→ Schriftliche Aufgabe a:
Drucke den folgenden Forumsthread über das Drehen eines Videos ins Hochformat vollständig und wortgetreu ab.

================

# VDL 2016: Video vom Quer- ins Hochformat bringen



## Sempervivum (23. September 2020)

Hallo, ich habe hier ein Video (4k, 16:9), das ich vom Quer- ins Hochformat bringen will. Sah auf den ersten Blick einfach aus und ich habe schnell den Effekt "Rotation/Spiegelung" gefunden. So weit, so gut, ich scheitere jetzt nur daran, das rotierte Video so nach Full-HD zu exportieren, dass es nicht verzerrt ist, keine Balken bzw. Leerräume auftauchen und nichts abgeschnitten wird.
Kann mir jemand erklären, wie ich dazu vorgehen muss? Habe schon Stunden lang probiert und bin nicht zum Ziel gekommen.
Ich habe Magix Video Deluxe Premium.
Beste Grüße - Ulrich
Edit: Warum ich das ins Hochformat bringen will: Es handelt sich um ein Hochhaus, bei dem sich das Querformat nicht so gut eignet. Im Original wird es liegend dargestellt.


----------



## Technipion (23. September 2020)

Kannst du dir ffmpeg besorgen? Dort gibt es einen Parameter namens _transpose_, der genau das für dich macht...


----------



## Sempervivum (23. September 2020)

ffmpeg habe ich schon und auch schon häufig benutzt. Das werde ich mir ansehen, wahrscheinlich ist es auf diese Weise einfacher. Vielen Dank für den Tipp!


----------



## Sempervivum (23. September 2020)

Fertig. War alles kein Problem, drehen, Gamma, Sättigung, Skalieren. Viel einfacher als mit VDL. Nochmals vielen Dank!


----------

================

→ Schriftliche Aufgabe b:
Tausche in den Zeilen weiter unten „VYPRODÁN“ gegen „OBSAZENO“ aus und gib nur die Zeilen beginnend mit der ersten und endend mit der Zeile, die „Em có đôi mắt nhìn“ enthält, sonst unverändert wieder.

================

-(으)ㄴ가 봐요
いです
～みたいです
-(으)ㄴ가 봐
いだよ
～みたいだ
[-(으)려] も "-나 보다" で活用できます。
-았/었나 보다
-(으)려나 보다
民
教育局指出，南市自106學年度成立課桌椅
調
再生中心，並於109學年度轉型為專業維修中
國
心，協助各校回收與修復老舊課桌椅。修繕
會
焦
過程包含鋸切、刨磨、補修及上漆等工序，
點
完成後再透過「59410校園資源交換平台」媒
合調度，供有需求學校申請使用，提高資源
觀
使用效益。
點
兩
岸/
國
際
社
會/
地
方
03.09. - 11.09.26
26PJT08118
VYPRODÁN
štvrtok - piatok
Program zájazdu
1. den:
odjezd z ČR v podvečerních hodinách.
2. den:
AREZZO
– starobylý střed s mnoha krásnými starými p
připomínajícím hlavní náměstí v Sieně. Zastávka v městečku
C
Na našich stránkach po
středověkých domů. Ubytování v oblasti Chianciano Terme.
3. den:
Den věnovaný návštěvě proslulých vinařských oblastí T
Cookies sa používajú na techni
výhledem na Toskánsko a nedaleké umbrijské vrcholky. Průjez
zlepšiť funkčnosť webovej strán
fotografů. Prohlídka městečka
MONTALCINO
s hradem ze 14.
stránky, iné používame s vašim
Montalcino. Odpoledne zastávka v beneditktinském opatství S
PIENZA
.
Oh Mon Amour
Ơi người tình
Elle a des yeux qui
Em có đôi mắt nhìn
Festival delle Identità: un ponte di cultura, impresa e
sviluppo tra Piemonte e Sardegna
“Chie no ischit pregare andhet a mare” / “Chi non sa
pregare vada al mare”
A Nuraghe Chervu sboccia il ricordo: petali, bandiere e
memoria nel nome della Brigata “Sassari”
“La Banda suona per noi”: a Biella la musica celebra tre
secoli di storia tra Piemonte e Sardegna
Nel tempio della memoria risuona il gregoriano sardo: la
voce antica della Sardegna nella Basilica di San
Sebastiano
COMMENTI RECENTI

================

→ Antwortteil a:
# VDL 2016: Video vom Quer- ins Hochformat bringen



## Sempervivum (23. September 2020)

Hallo, ich habe hier ein Video (4k, 16:9), das ich vom Quer- ins Hochformat bringen will. Sah auf den ersten Blick einfach aus und ich habe schnell den Effekt "Rotation/Spiegelung" gefunden. So weit, so gut, ich scheitere jetzt nur daran, das rotierte Video so nach Full-HD zu exportieren, dass es nicht verzerrt ist, keine Balken bzw. Leerräume auftauchen und nichts abgeschnitten wird.
Kann mir jemand erklären, wie ich dazu vorgehen muss? Habe schon Stunden lang probiert und bin nicht zum Ziel gekommen.
Ich habe Magix Video Deluxe Premium.
Beste Grüße - Ulrich
Edit: Warum ich das ins Hochformat bringen will: Es handelt sich um ein Hochhaus, bei dem sich das Querformat nicht so gut eignet. Im Original wird es liegend dargestellt.


----------



## Technipion (23. September 2020)

Kannst du dir ffmpeg besorgen? Dort gibt es einen Parameter namens _transpose_, der genau das für dich macht...


----------



## Sempervivum (23. September 2020)

ffmpeg habe ich schon und auch schon häufig benutzt. Das werde ich mir ansehen, wahrscheinlich ist es auf diese Weise einfacher. Vielen Dank für den Tipp!


----------



## Sempervivum (23. September 2020)

Fertig. War alles kein Problem, drehen, Gamma, Sättigung, Skalieren. Viel einfacher als mit VDL. Nochmals vielen Dank!


----------

→ Antwortteil b:
-(으)ㄴ가 봐요
いです
～みたいです
-(으)ㄴ가 봐
いだよ
～みたいだ
[-(으)려] も "-나 보다" で活用できます。
-았/었나 보다
-(으)려나 보다
民
教育局指出，南市自106學年度成立課桌椅
調
再生中心，並於109學年度轉型為專業維修中
國
心，協助各校回收與修復老舊課桌椅。修繕
會
焦
過程包含鋸切、刨磨、補修及上漆等工序，
點
完成後再透過「59410校園資源交換平台」媒
合調度，供有需求學校申請使用，提高資源
觀
使用效益。
點
兩
岸/
國
際
社
會/
地
方
03.09. - 11.09.26
26PJT08118
OBSAZENO
štvrtok - piatok
Program zájazdu
1. den:
odjezd z ČR v podvečerních hodinách.
2. den:
AREZZO
– starobylý střed s mnoha krásnými starými p
připomínajícím hlavní náměstí v Sieně. Zastávka v městečku
C
Na našich stránkach po
středověkých domů. Ubytování v oblasti Chianciano Terme.
3. den:
Den věnovaný návštěvě proslulých vinařských oblastí T
Cookies sa používajú na techni
výhledem na Toskánsko a nedaleké umbrijské vrcholky. Průjez
zlepšiť funkčnosť webovej strán
fotografů. Prohlídka městečka
MONTALCINO
s hradem ze 14.
stránky, iné používame s vašim
Montalcino. Odpoledne zastávka v beneditktinském opatství S
PIENZA
.
Oh Mon Amour
Ơi người tình
Elle a des yeux qui
Em có đôi mắt nhìn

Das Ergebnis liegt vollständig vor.